Silver declines in anticipation of U.S. macroeconomic data

25 March 2024 58
Silver declines in anticipation of U.S. macroeconomic data

Silver prices moderately declined on Monday, interrupting a three-week rise and contrasting with gold's resilience, which reached record highs. This course of events emphasizes the peculiarities of silver's market position, which differs from gold's position.

While gold continues to find support from central banks, silver remains largely in the hands of smaller speculators and does not have the same level of demand. Last week raised doubts about the investment attractiveness of silver due to rising U.S. Treasury yields and a strengthening dollar.

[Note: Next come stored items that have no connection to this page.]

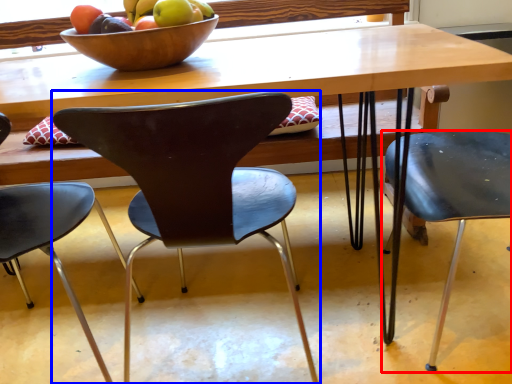
Question: Which of the following is the closest to the observer, chair (highlighted by a red box) or chair (highlighted by a blue box)?

Choices:
 (A) chair
 (B) chair

Answer: (B)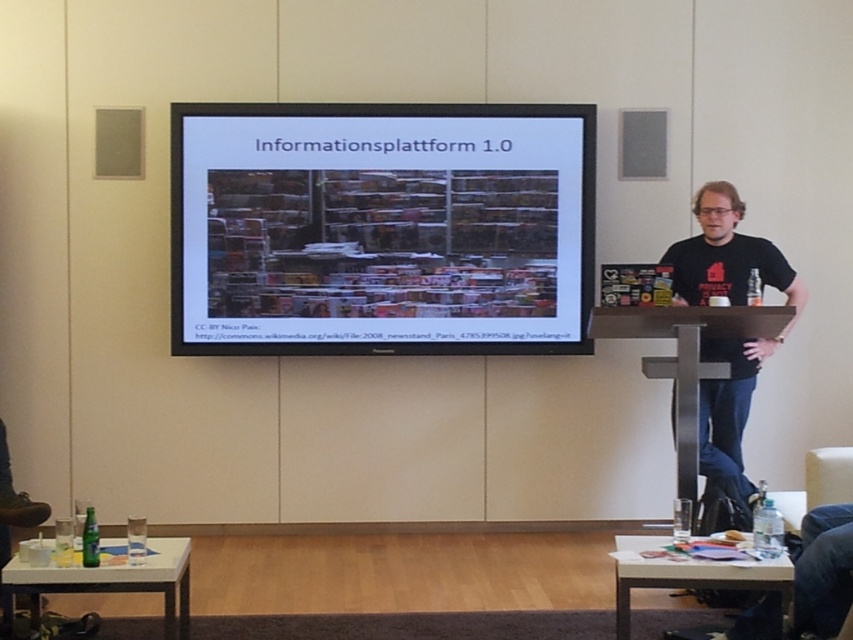
Question: Among these points, which one is nearest to the camera?

Choices:
 (A) (567, 246)
 (B) (692, 241)

Answer: (B)

Question: Does matte plastic projection screen at center have a larger size compared to black t-shirt at center?

Choices:
 (A) yes
 (B) no

Answer: (B)

Question: Is matte plastic projection screen at center positioned behind black t-shirt at center?

Choices:
 (A) yes
 (B) no

Answer: (A)

Question: Does matte plastic projection screen at center have a greater width compared to black t-shirt at center?

Choices:
 (A) no
 (B) yes

Answer: (B)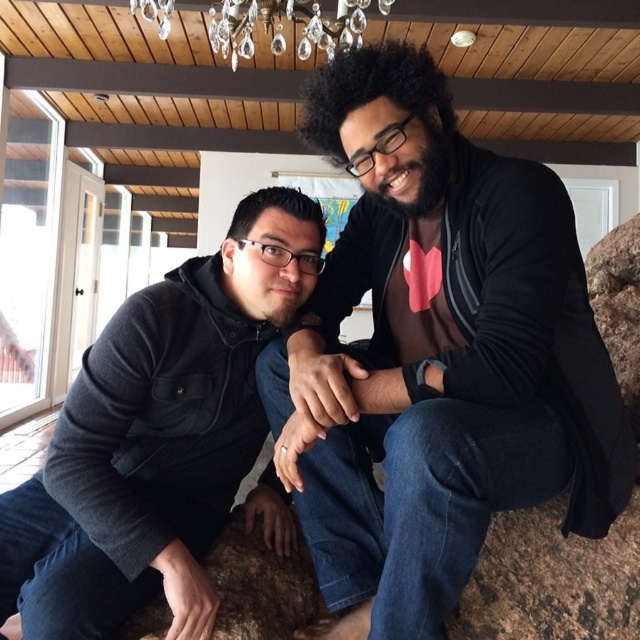
Is dark gray hoodie at left smaller than crystal glass chandelier at upper center?

Yes, dark gray hoodie at left is smaller than crystal glass chandelier at upper center.

How far apart are dark gray hoodie at left and crystal glass chandelier at upper center?

5.76 feet

Between point (177, 305) and point (266, 8), which one is positioned behind?

Point (266, 8)

The width and height of the screenshot is (640, 640). Find the location of `dark gray hoodie at left`. dark gray hoodie at left is located at coordinates (156, 436).

Can you confirm if black matte jacket at center is wider than crystal glass chandelier at upper center?

In fact, black matte jacket at center might be narrower than crystal glass chandelier at upper center.

Where is `black matte jacket at center`? black matte jacket at center is located at coordinates (435, 356).

Identify the location of black matte jacket at center. (435, 356).

Which is behind, point (506, 422) or point (289, 276)?

Point (289, 276)

Does black matte jacket at center have a larger size compared to dark gray hoodie at left?

Yes, black matte jacket at center is bigger than dark gray hoodie at left.

Locate an element on the screen. black matte jacket at center is located at coordinates (435, 356).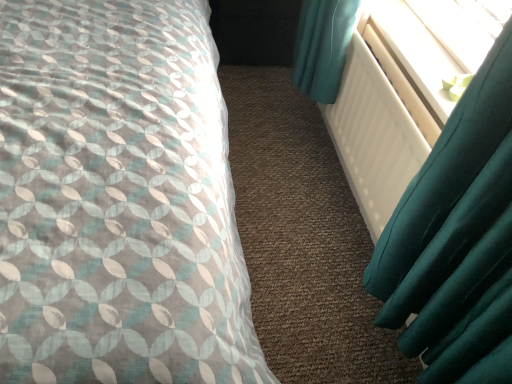
Question: Is white plastic radiator at upper right aimed at white matte radiator at right?

Choices:
 (A) yes
 (B) no

Answer: (A)

Question: Is white plastic radiator at upper right smaller than white matte radiator at right?

Choices:
 (A) no
 (B) yes

Answer: (B)

Question: Is white plastic radiator at upper right in front of white matte radiator at right?

Choices:
 (A) yes
 (B) no

Answer: (B)

Question: Is white matte radiator at right at the back of white plastic radiator at upper right?

Choices:
 (A) yes
 (B) no

Answer: (B)

Question: Can you confirm if white plastic radiator at upper right is positioned to the right of white matte radiator at right?

Choices:
 (A) no
 (B) yes

Answer: (B)

Question: From the image's perspective, relative to white plastic radiator at upper right, is white matte radiator at right above or below?

Choices:
 (A) below
 (B) above

Answer: (A)

Question: In terms of size, does white matte radiator at right appear bigger or smaller than white plastic radiator at upper right?

Choices:
 (A) small
 (B) big

Answer: (B)

Question: From a real-world perspective, is white matte radiator at right above or below white plastic radiator at upper right?

Choices:
 (A) below
 (B) above

Answer: (A)

Question: In the image, is white matte radiator at right positioned in front of or behind white plastic radiator at upper right?

Choices:
 (A) front
 (B) behind

Answer: (A)

Question: Considering the positions of patterned fabric bed at left and black matte box at center in the image, is patterned fabric bed at left bigger or smaller than black matte box at center?

Choices:
 (A) small
 (B) big

Answer: (B)

Question: From a real-world perspective, relative to black matte box at center, is patterned fabric bed at left vertically above or below?

Choices:
 (A) below
 (B) above

Answer: (B)

Question: Would you say patterned fabric bed at left is inside or outside black matte box at center?

Choices:
 (A) inside
 (B) outside

Answer: (B)

Question: Looking at their shapes, would you say patterned fabric bed at left is wider or thinner than black matte box at center?

Choices:
 (A) thin
 (B) wide

Answer: (B)

Question: In the image, is white matte radiator at right on the left side or the right side of patterned fabric bed at left?

Choices:
 (A) left
 (B) right

Answer: (B)

Question: From the image's perspective, is white matte radiator at right positioned above or below patterned fabric bed at left?

Choices:
 (A) above
 (B) below

Answer: (B)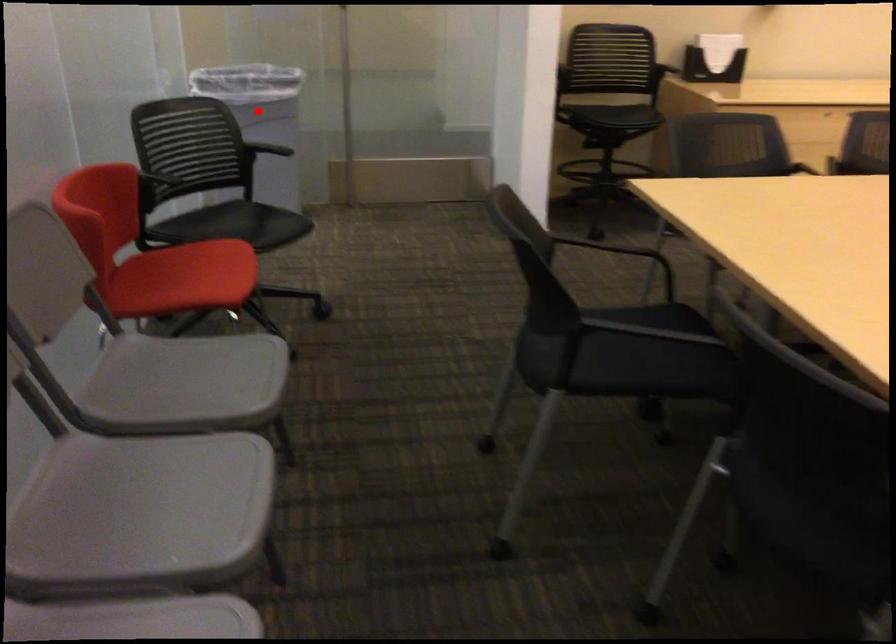
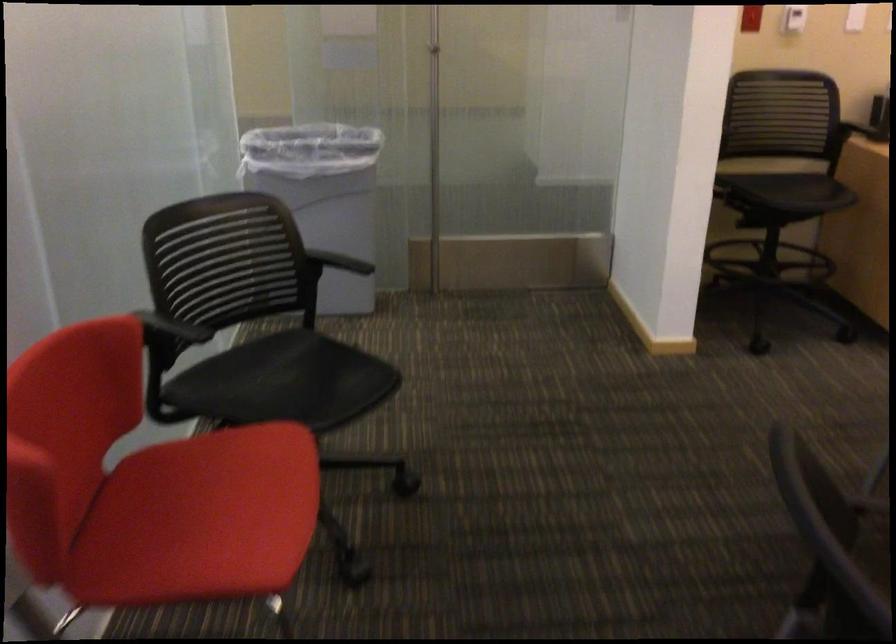
Question: I am providing you with two images of the same scene from different viewpoints. A red point is marked on the first image. Is the red point's position out of view in image 2?

Choices:
 (A) Yes
 (B) No

Answer: (B)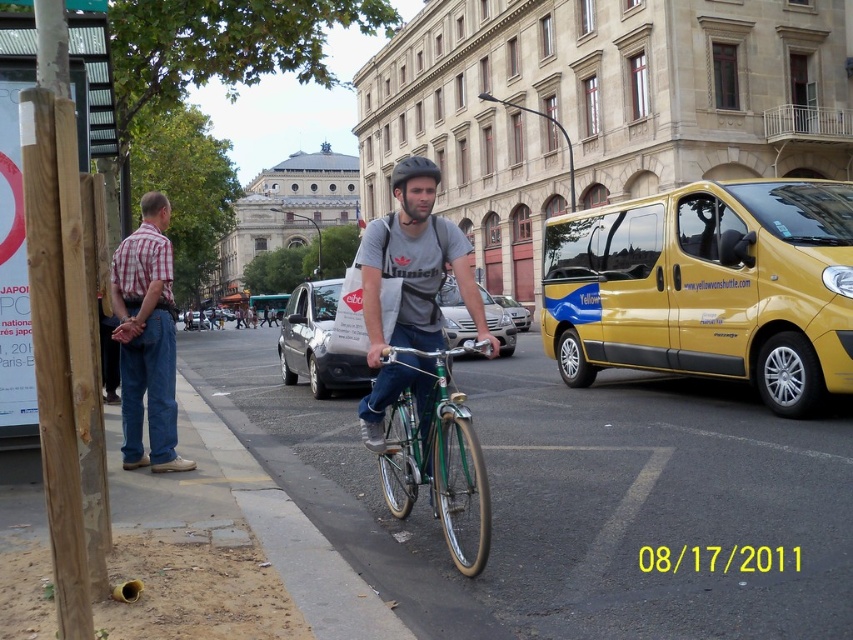
Can you confirm if green metallic bicycle at center is smaller than silver metallic van at center?

Yes.

Does green metallic bicycle at center have a greater height compared to silver metallic van at center?

No, green metallic bicycle at center is not taller than silver metallic van at center.

Find the location of a particular element. green metallic bicycle at center is located at coordinates (436, 452).

Where is `green metallic bicycle at center`? The image size is (853, 640). green metallic bicycle at center is located at coordinates (436, 452).

Is plaid shirt at left further to the viewer compared to matte gray van at center?

Yes.

Who is more forward, (111, 296) or (508, 330)?

Positioned in front is point (111, 296).

Who is more forward, (165,452) or (358,365)?

Point (165,452)

This screenshot has width=853, height=640. I want to click on plaid shirt at left, so click(x=146, y=339).

Does yellow metallic van at right have a greater width compared to matte black helmet at center?

Incorrect, yellow metallic van at right's width does not surpass matte black helmet at center's.

You are a GUI agent. You are given a task and a screenshot of the screen. Output one action in this format:
    pyautogui.click(x=<x>, y=<y>)
    Task: Click on the yellow metallic van at right
    The width and height of the screenshot is (853, 640).
    Given the screenshot: What is the action you would take?
    pyautogui.click(x=708, y=288)

You are a GUI agent. You are given a task and a screenshot of the screen. Output one action in this format:
    pyautogui.click(x=<x>, y=<y>)
    Task: Click on the yellow metallic van at right
    
    Given the screenshot: What is the action you would take?
    pyautogui.click(x=708, y=288)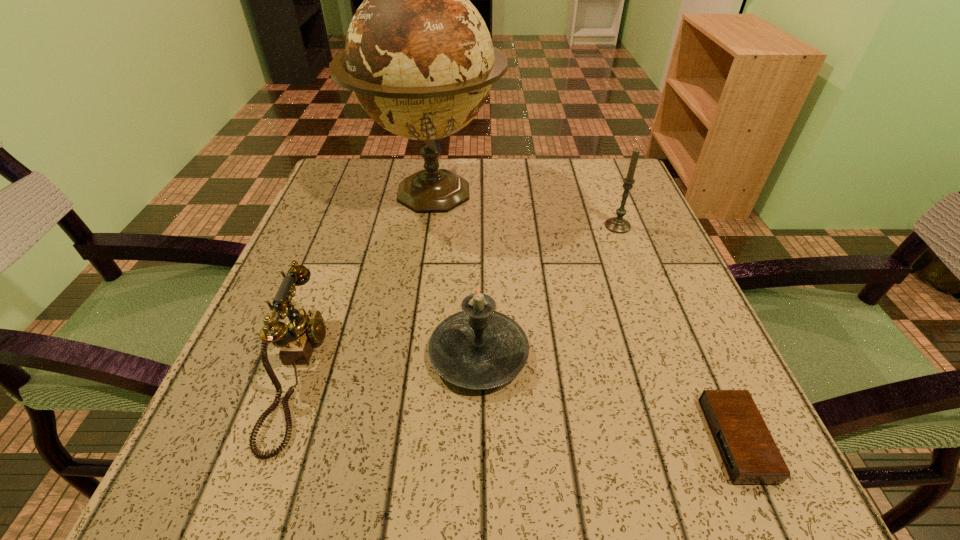
Locate an element on the screen. free space at the far right corner is located at coordinates (576, 163).

Where is `vacant space at the near right corner`? vacant space at the near right corner is located at coordinates (681, 456).

In order to click on free spot between the second shortest object and the right candle in this screenshot , I will do `click(457, 299)`.

Locate an element on the screen. The image size is (960, 540). vacant space in between the globe and the shortest object is located at coordinates tap(584, 316).

Image resolution: width=960 pixels, height=540 pixels. Identify the location of vacant area that lies between the alarm clock and the right candle. (677, 333).

I want to click on vacant region between the left candle and the second shortest object, so click(x=388, y=363).

Locate an element on the screen. free spot between the alarm clock and the right candle is located at coordinates (677, 333).

Find the location of a particular element. vacant point located between the alarm clock and the nearer candle is located at coordinates (608, 397).

Locate an element on the screen. This screenshot has width=960, height=540. vacant point located between the tallest object and the shorter candle is located at coordinates (455, 274).

Image resolution: width=960 pixels, height=540 pixels. What are the coordinates of `free space that is in between the shorter candle and the farther candle` in the screenshot? It's located at (548, 290).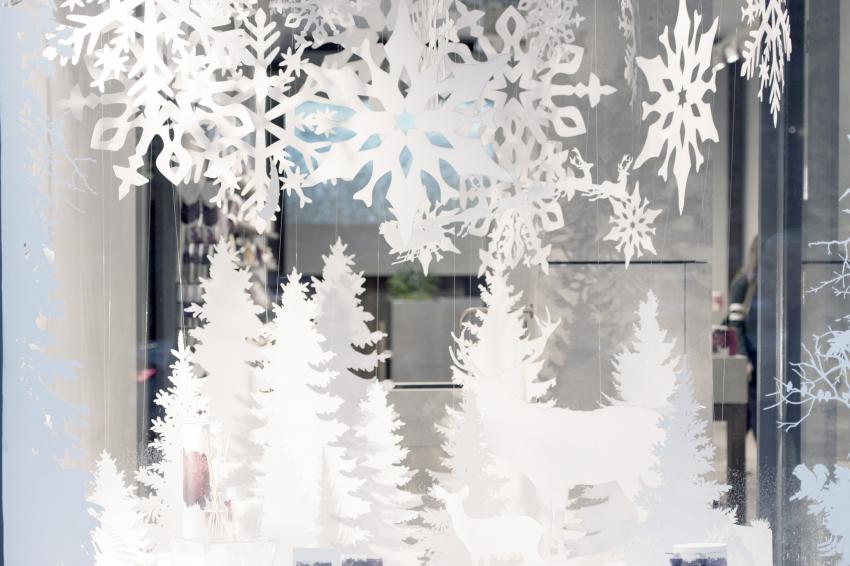
I want to click on projector screen, so click(337, 228).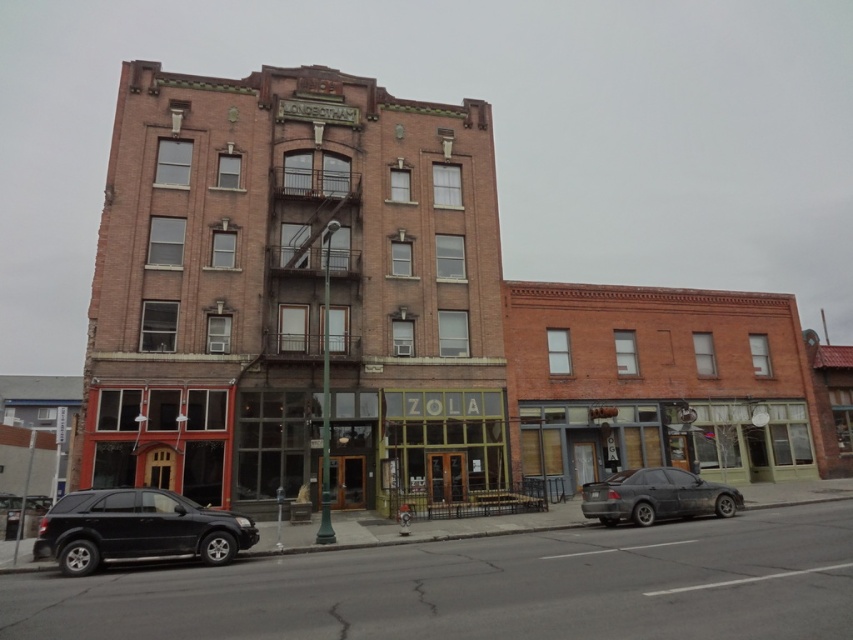
Question: Can you confirm if matte black suv at lower left is wider than dark gray matte sedan at lower right?

Choices:
 (A) no
 (B) yes

Answer: (B)

Question: Which point is farther to the camera?

Choices:
 (A) matte black suv at lower left
 (B) dark gray matte sedan at lower right

Answer: (B)

Question: Is matte black suv at lower left below dark gray matte sedan at lower right?

Choices:
 (A) no
 (B) yes

Answer: (A)

Question: Is matte black suv at lower left positioned at the back of dark gray matte sedan at lower right?

Choices:
 (A) yes
 (B) no

Answer: (B)

Question: Which of the following is the closest to the observer?

Choices:
 (A) (107, 544)
 (B) (648, 502)

Answer: (A)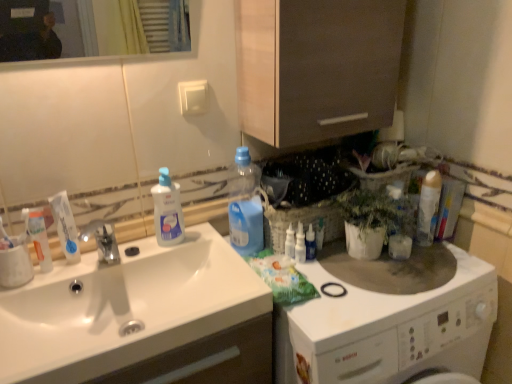
The width and height of the screenshot is (512, 384). I want to click on free space to the right of translucent plastic bottles at center, the 2th toiletry when ordered from left to right, so click(x=347, y=267).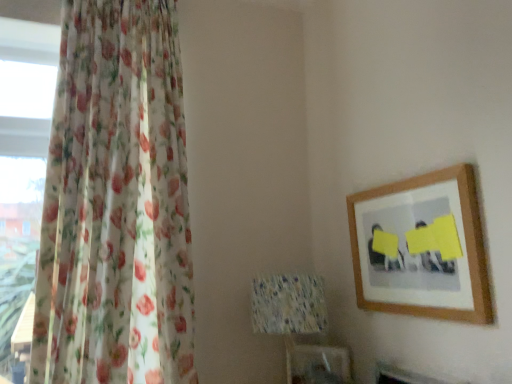
Question: Can you confirm if wooden picture frame at upper right is positioned to the right of speckled fabric lampshade at center?

Choices:
 (A) yes
 (B) no

Answer: (A)

Question: Is wooden picture frame at upper right taller than speckled fabric lampshade at center?

Choices:
 (A) yes
 (B) no

Answer: (B)

Question: Does wooden picture frame at upper right come behind speckled fabric lampshade at center?

Choices:
 (A) no
 (B) yes

Answer: (A)

Question: From a real-world perspective, is wooden picture frame at upper right on speckled fabric lampshade at center?

Choices:
 (A) yes
 (B) no

Answer: (A)

Question: Is wooden picture frame at upper right not near speckled fabric lampshade at center?

Choices:
 (A) no
 (B) yes

Answer: (A)

Question: Relative to floral sheer curtain at left, is speckled fabric lampshade at center in front or behind?

Choices:
 (A) behind
 (B) front

Answer: (A)

Question: Looking at their shapes, would you say speckled fabric lampshade at center is wider or thinner than floral sheer curtain at left?

Choices:
 (A) thin
 (B) wide

Answer: (A)

Question: From the image's perspective, is speckled fabric lampshade at center located above or below floral sheer curtain at left?

Choices:
 (A) below
 (B) above

Answer: (A)

Question: Does point pyautogui.click(x=254, y=301) appear closer or farther from the camera than point pyautogui.click(x=132, y=292)?

Choices:
 (A) closer
 (B) farther

Answer: (B)

Question: Is point (114, 119) closer or farther from the camera than point (401, 244)?

Choices:
 (A) closer
 (B) farther

Answer: (B)

Question: Do you think floral sheer curtain at left is within wooden picture frame at upper right, or outside of it?

Choices:
 (A) inside
 (B) outside

Answer: (B)

Question: From their relative heights in the image, would you say floral sheer curtain at left is taller or shorter than wooden picture frame at upper right?

Choices:
 (A) tall
 (B) short

Answer: (A)

Question: From a real-world perspective, is floral sheer curtain at left positioned above or below wooden picture frame at upper right?

Choices:
 (A) below
 (B) above

Answer: (B)

Question: Is point (106, 288) positioned closer to the camera than point (282, 312)?

Choices:
 (A) closer
 (B) farther

Answer: (A)

Question: Considering the positions of floral sheer curtain at left and speckled fabric lampshade at center in the image, is floral sheer curtain at left taller or shorter than speckled fabric lampshade at center?

Choices:
 (A) tall
 (B) short

Answer: (A)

Silver prices hit a one-month high on Thursday after Fed policymakers indicated a three-quarter percentage point easing of monetary policy by the end of 2024. This forecast came in contrast to recent high inflation readings in the U.S.

Traders now estimate a 74% probability of the U.S. central bank cutting rates in June, according to CME Group's FedWatch tool. Lower interest rates are keeping silver prices at high levels, lowering the opportunity cost of owning bullion.

This week, investors await U.S. Personal Consumption Expenditures (PCE) data on Friday to assess its impact on monetary policy and a possible U.S. rate cut. 

Silver quotes are in a broad tapering correction on the D1 timeframe. The price has pulled back from the resistance of this figure. While the markets are waiting for macroeconomic statistics, silver price may correct. Negative indicators of the Bears Power indicator (standard values) indicate a downward trend in prices.


The short-term outlook for Silver is to sell.

The target is at the level of 23.150.

Part of the profit should be fixed near the level of 24.000.

A Stop-loss should be placed at the level of 25.950.


The bearish trend has a short-term character, so the trade volume should not be more than 2% of your balance.

This content is for informational purposes only and is not intended to be investing advice.